[PROVIDED RECORDS]

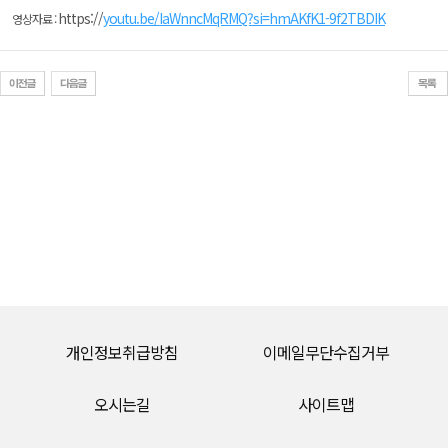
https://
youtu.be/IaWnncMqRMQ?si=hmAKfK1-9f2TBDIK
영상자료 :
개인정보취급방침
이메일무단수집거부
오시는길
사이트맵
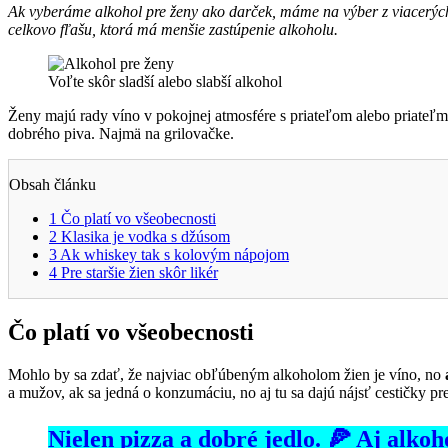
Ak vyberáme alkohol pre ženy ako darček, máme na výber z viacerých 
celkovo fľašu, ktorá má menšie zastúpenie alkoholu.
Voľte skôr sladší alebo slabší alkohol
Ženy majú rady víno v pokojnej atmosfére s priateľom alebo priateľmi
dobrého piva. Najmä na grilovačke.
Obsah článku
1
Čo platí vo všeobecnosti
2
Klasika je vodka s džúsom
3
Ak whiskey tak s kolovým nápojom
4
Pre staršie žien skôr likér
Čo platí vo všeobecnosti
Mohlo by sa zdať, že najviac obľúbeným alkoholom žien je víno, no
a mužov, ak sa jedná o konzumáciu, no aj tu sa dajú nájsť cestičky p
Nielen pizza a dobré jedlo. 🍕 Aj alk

[DIRECTIONS]
Report every line in the entries above that contains the string "skôr". Treat the match as case-sensitive.

[COMPLETED TASK]
Voľte skôr sladší alebo slabší alkohol
Pre staršie žien skôr likér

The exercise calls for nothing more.